Le second dimanche d'octobre, se célèbre tous les ans à Fribourg ce qu'on appelle la fête de Loretie ; c'est une solennité tout à la fois religieuse, civile et militaire, où se reflète encore l'ancienne et naïve dévotion qui a élevé et orné avec magnificence ce gracieux sanctuaire.
Dès les cinq heures du matin on tire des mortiers vis-à-vis de la chapelle pour annoncer et ouvrir la solennité, et l'on renouvelle de temps en temps les bruyantes détonations jusqu'à midi.
A trois heures, le tambour se fait entendre ; la milice se met en ordre de bataille entre l'église de Saint-Nicolas et l'église de Notre-Dame ; on fait trois décharges générales, et à ce signal le corps des gardes d'Etat, précédé de la musique militaire, suivi de différentes confréries et d'un clergé nombreux, se rend en procession à la chapelle de Lorette.
Dans les rues de la ville, on fait des décharges par pelotons devant chaque Statue de la Vierge et devant chaque église que l'on rencontre, ce qui donne lieu à huit Stations jusqu'au terme du pieux voyage.
La procession arrivée à Lorette, le clergé et la partie de la foule pieuse qui peut y entrer chantent les vêpres avec l'appareil des grandes solennités.

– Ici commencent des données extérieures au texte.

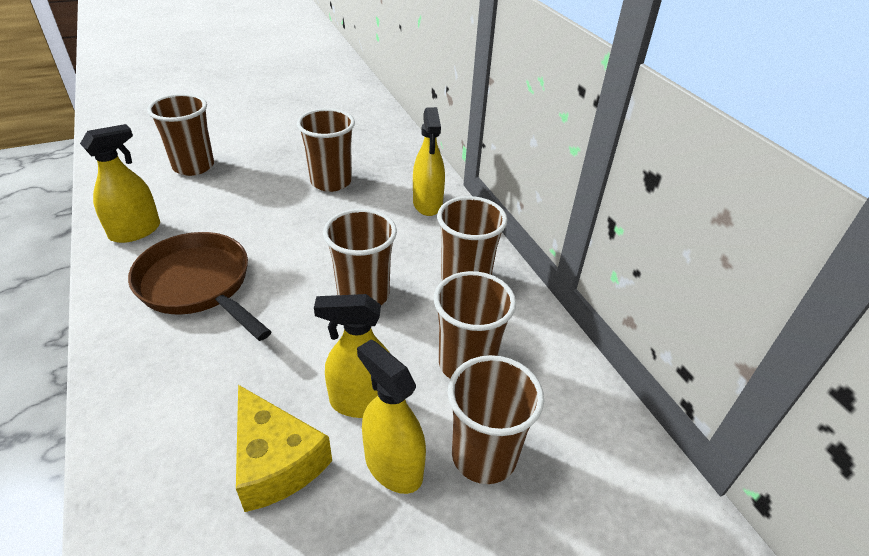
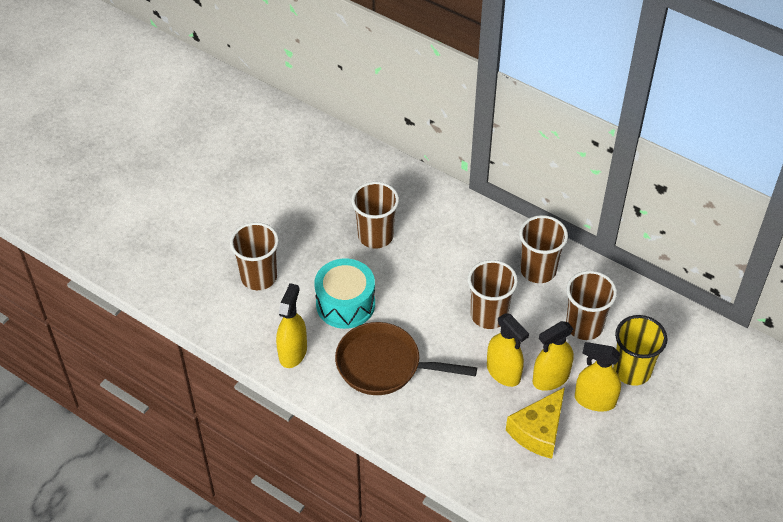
camera: 30 degrees left, 10 degrees up
(235, 217) = (345, 304): none -> turquoise drum
(275, 461) = (538, 431): yellow cheese -> yellow cheese turned 105 degrees clockwise
(427, 204) = (461, 220): yellow spray bottle -> yellow spray bottle (503, 372)
(484, 456) = (632, 370): brown cup -> yellow cup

A l'issue de vêpres, on jouit d'une scène religieuse vraiment touchante : on voit les enfants de chœur de Saint Nicolas, ses vénérables chanoines sortir de la chapelle, entraînant après eux les soldats, le corps des musiciens et tout le peuple : ils se réunissent en plein air dans une prairie qui avoisine la chapelle, et là, toutes les voix se confondant dans l'expression d'un même sentiment, l'on chante à genoux les litanies de Notre-Dame de Lorette, le Salve Regina et une oraison en l'honneur de Marie.
Vis-à-vis de la chapelle est posté le corps de carabiniers volontaires, sur la hauteur que l'on appelle les Grand Places ; une grande partie de la ville se trouve entre les deux collines, prenant part aux prières que l'on adresse à la Mère de Dieu, et attentive à tous les exercices, à tous les mouvements de la fête religieuse.
Les litanies terminées, les soldats font des décharges générales ; les carabiniers y répondent de la position qu'ils occupent, et l'on simule une petite guerre que le peuple revoit tous les ans avec un plaisir nouveau.
Il parait que l'origine de cette fête n'est autre que la dédicace qui eut lieu le 18 octobre, comme nous l'avons rapporté.
On regarda comme un effet de la protection visible de Marie la conservation de la dévote chapelle de Lorette au milieu d'une catastrophe qui devait naturellement la renverser et l'ensevelir sous ses ruines.
Le 9 juin 1737, jour de la Pentecôte, le magasin à poudre situé à vingt pas de Notre-Dame de Lorette, fut frappé par la foudre et sautat tout-à-coup.
La tour de Bourguillon, le rempart de la ville, le monastère de Montorge situé à 200 pas de la poudrière et nombre de maisons de la ville souffrirent beaucoup : le toit de l'église du couvent de Montorge fut enfoncée, l'église remplie de décombres, le mur de clôture renversé en partie, pour ne pas parler de tant d'autres désastres qui furent les conséquences de ce terrible accident.
Et cependant la chapelle de Lorette, placée à côté de la poudrière, entre elle et la ville, loin d'être renversée et jetée au fond du précipice, ne fut presque pas endommagée.